Supplied entries:

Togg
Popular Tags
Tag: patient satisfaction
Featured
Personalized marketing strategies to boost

* * *

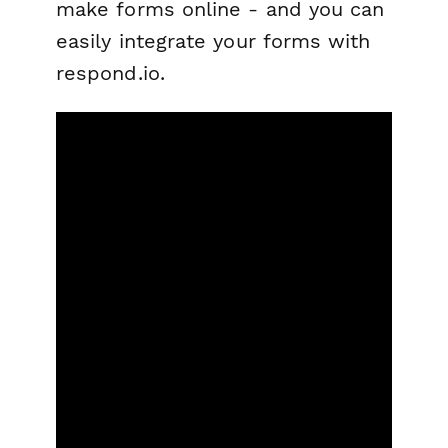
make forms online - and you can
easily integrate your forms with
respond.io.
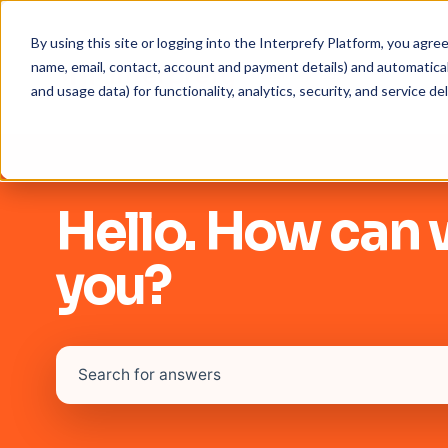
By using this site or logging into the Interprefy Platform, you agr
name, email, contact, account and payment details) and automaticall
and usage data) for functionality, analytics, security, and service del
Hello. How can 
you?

* * *

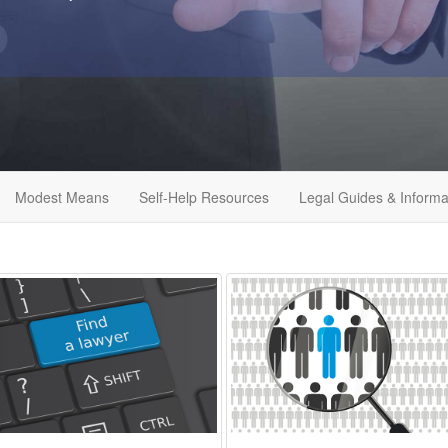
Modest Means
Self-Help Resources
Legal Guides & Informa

Work instruction: Copy out the lines from the entries, starting with the line containing "make forms online - and you can" and going on through the line containing "respond.io.", character for character.

Exercise output:
make forms online - and you can
easily integrate your forms with
respond.io.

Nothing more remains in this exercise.